Green’s Dictionary of Slang

heavy adv.

1. to a large extent; of wagering or investing, substantially.

[UK]‘A Flat Enlightened’ Life in the West II 32: [A] great number of persons were made to believe that Wack’em was being backed heavy by the tip-tops.
[US]N.Y. Clipper 8 Oct. 3/2: [I]t often happens that retailers are ‘stuck’ rather heavy, in fact so heavy as to take away all of the profits.
[US]‘A.P.’ [Arthur Pember] Mysteries and Miseries 59: ‘Staked the captain? ‘No. We’re on the break-up.’ ‘Staked the beat?’ ‘Yes.’ ‘Heavy?’ ‘Five dollars a night’ .
[NZ]N.Z. Observer and Free Lance (Auckland) 22 Oct. 18/2: Bill S. is piling it on very heavy with Mary down the way.
[Aus] (ref. to 1810s–50s) Bulletin (Sydney) 23 July 21/4: ‘Tom got home heavily on the olfactory projection’ reads quite imposingly; but what about ‘Sayers pinked him on the smeller,’ or ‘the Slasher napped it heavy on the nozzle’?
[US]W.M. Raine Bucky O’Connor (1910) 78: Course I’ve got the law machinery grinding, too, but I’m not banking on it real heavy.
H. Hershfield Abie the Agent 25 Feb. [synd strip] He’s a bluffer — a no good. He’ll pay for it heavy.
[US]H. Wiley Wildcat 112: Boy, we eats heavy, ness pa?
[US]R. Chandler ‘Trouble Is My Business’ in Spanish Blood (1946) 195: [He] drinks heavy but hasn’t sicked up on the rugs so far.
[US]W.R. Burnett Asphalt Jungle in Four Novels (1984) 135: He was in hock heavy to a big-mouthed [...] feist.
[US]J. Thompson Savage Night (1991) 112: He couldn’t take it when he was being paid off heavy.
[US]J. Thompson Getaway in Four Novels (1983) 101: He wasn’t carryin’ very heavy when he skipped.
[UK]T. Taylor Baron’s Court All Change (2011) 139: ‘He won’t [...] let you off just because you refused to sell junk. You’ll get it as heavy as anyone’.
[US]Current Sl. III–IV (Cumulation Issue) 131: He was really trippin’ heavy last night.
[US]E. Torres After Hours 117: I hate gettin’ involved heavy with a chick.
[US]C. White Life and Times of Little Richard 192: I got heavy into narcotics.
[US]E. Richards Cocaine True 79: Paulie was smokin’ the pipe heavy.
[US]Simon & Burns Corner (1998) 155: They’d all been going at the coke heavy.
[UK]J.J. Connolly Layer Cake 55: She’s into the powders heavy.

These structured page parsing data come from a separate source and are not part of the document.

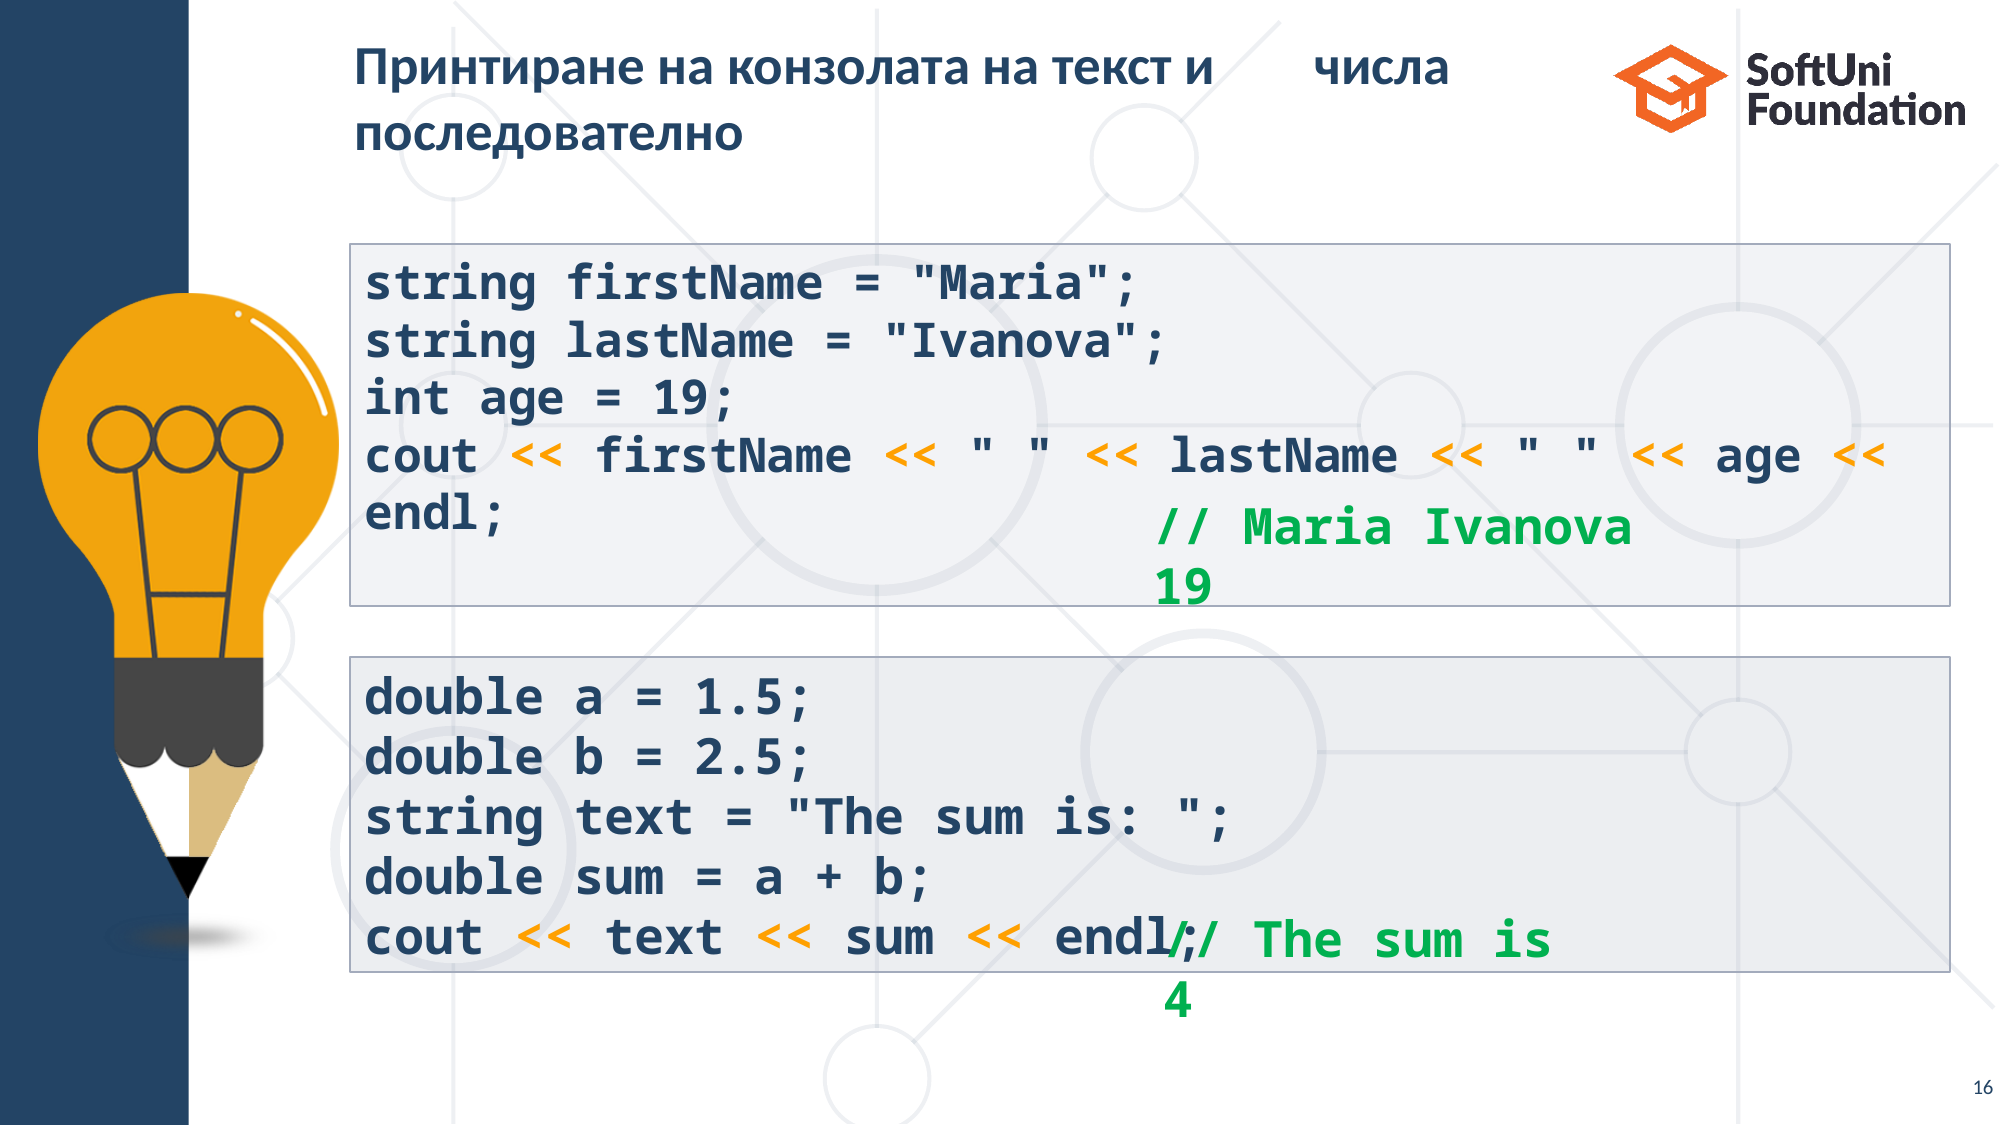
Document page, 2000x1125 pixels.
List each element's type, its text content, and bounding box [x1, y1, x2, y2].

title Принтиране на конзолата на текст и числа последователно [336, 23, 1562, 169]
text_box // The sum is 4 [1148, 899, 1600, 1035]
picture [38, 293, 339, 961]
text_box string firstName = "Maria"; string lastName = "Ivanova"; int age = 19; cout << firstName << " " << lastName << " " << age << endl; [349, 244, 1950, 607]
text_box // Maria Ivanova 19 [1138, 486, 1700, 622]
text_box double a = 1.5; double b = 2.5; string text = "The sum is: "; double sum = a + b; cout << text << sum << endl; [349, 657, 1950, 972]
slide_number 16 [1929, 1070, 2000, 1103]
picture [1613, 44, 1965, 133]
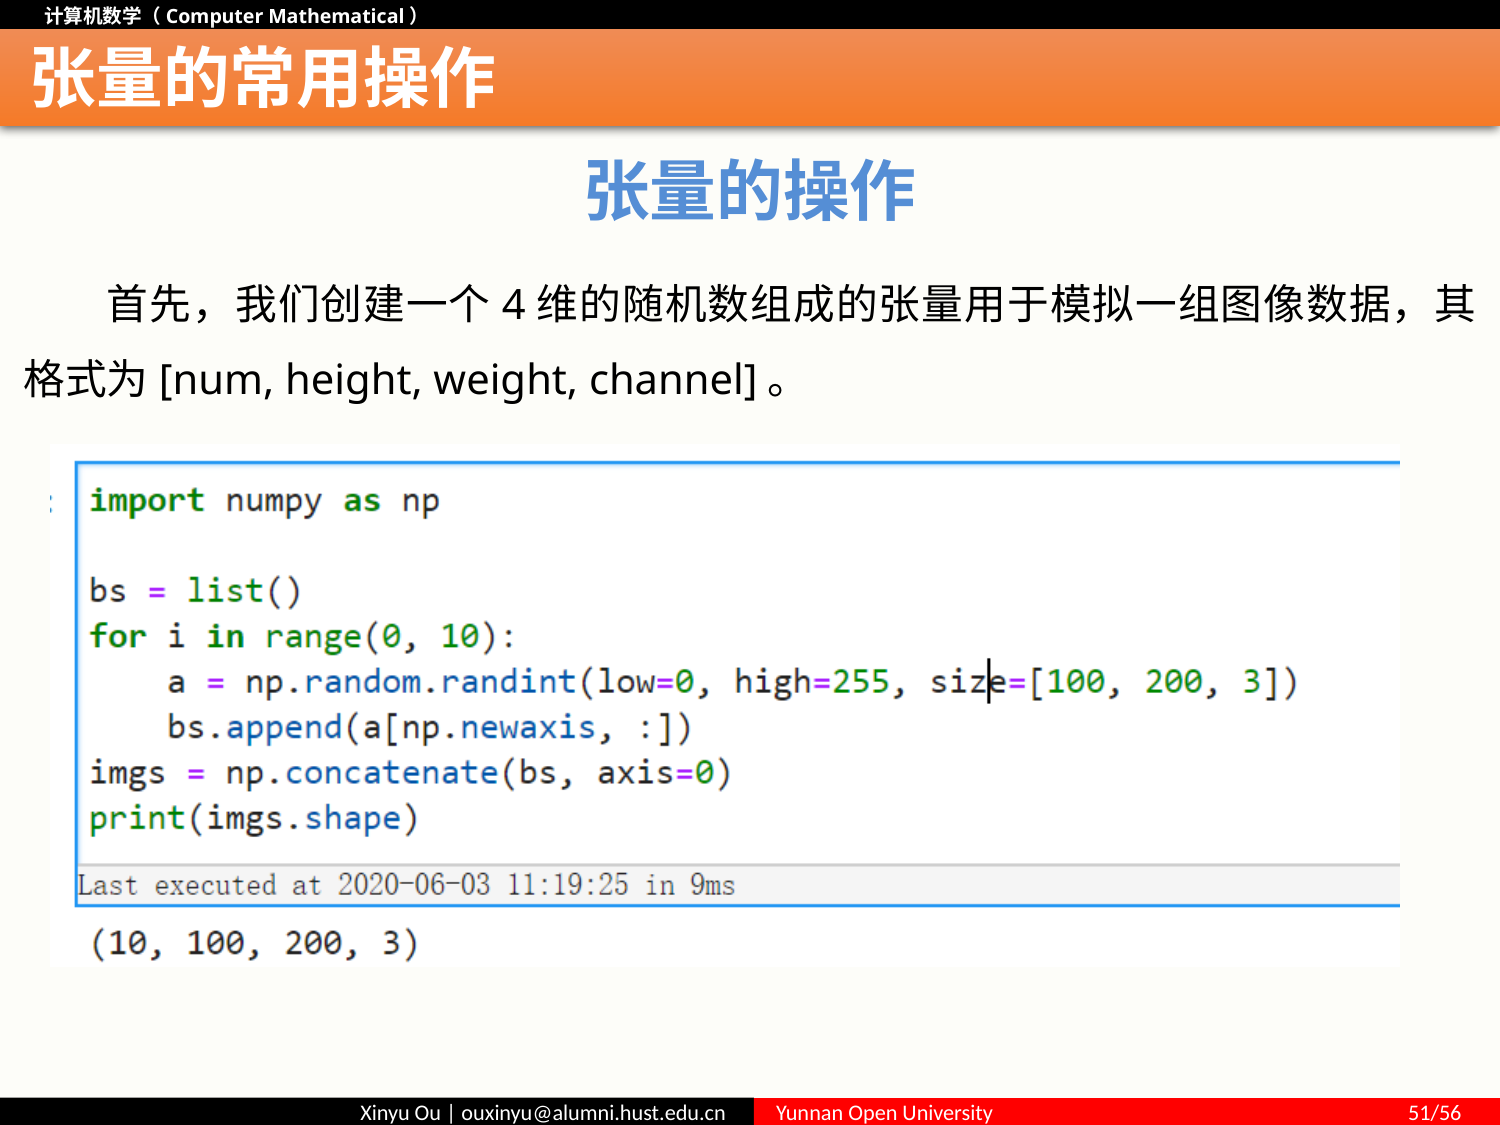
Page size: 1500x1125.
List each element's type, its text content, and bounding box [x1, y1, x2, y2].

2. enthusiastically, keenly.

[Aus]Satirist & Sporting Chron. (Sydney) 11 Feb. 2/1: She was doing it heavy in the theatre with one of the B—tts Brothers Clerks, B—yne, while while her husband was using the Cue with another partner in a room hard by.
[NZ]N.Z. Observer (Auckland) 2 Oct. 17/1: I take this early opportunity of wishing Sir Arthur the luck of ‘striking it heavy’.
[UK]Sheffield Wkly Teleg. 21 Mar. 3/4: ‘Come on Swarf-hole, owd lad, owd stick, owd cocklelorum, let’s do it heavy’.
[US](con. 1861) Rock island Argus (IL) 2 June n.p.: Aim low, boys, and give it to ’em heavy!
[US]J. Lait Gangster Girl 94: Boys that age — when they’re trying to bull a broad — go heavy on how brave they are.
[US]Z.N. Hurston Seraph on the Suwanee (1995) 657: He pitched into Dessie hot and heavy.
[US]M. Braly On the Yard (2002) 107: Another time I went in heavy for Alcoholics Anonymous, not that I ever did much drinking.
[US]E. Torres Carlito’s Way 107: These socio broads always go heavy for that shit about the jungle.
[US]E. Folb Runnin’ Down Some Lines xxiii: Heavy into Black Power bag.
[UK] in R. Graef Living Dangerously 89: They all stick together and they’d come down on you really heavy.
[US]J. Ridley Love Is a Racket 122: I used to gamble heavy there.
[US]C. Hiaasen Star Island (2011) 28: ‘Don’t forget to go heavy on the —’ ‘Sunblock. Yeah, Janet, I know’.
[Scot]G. Armstrong Young Team 6: She was heavy geein me the eye.

3. of money, possessing, or spending, a large amount.

[US]C. Coe Hooch! 206: At least a hundred carriages and not less than a ten-thousand-dollar monument. If we don’t go that heavy we’ll look cheap.
[US]W. Smith Bessie Cotter 168: Horses cost heavy.
[US]J. Thompson ‘The Frightening Frammis’ in Fireworks (1988) 121: We – tied into Lonsdale at a motor-court. Figured he was carrying heavy.
[US]‘Soulful Spider’ ‘Pimp in a Clothing Store’ in Milner & Milner (1972) 287: I’m holding, heavy, freeze, just bring them on down.
[US]J. Stahl Plainclothes Naked (2002) 201: I can’t tell you his name, but I bet he’d pay pretty heavy.

In phrases

run heavy (v.)

to carry a gun.

[UK]L. Theroux Call of the Weird (2006) 106: Others went down to the courthouse to spring Mike Cain out of jail after his traffic infraction, all carrying guns (‘running heavy’ he called it).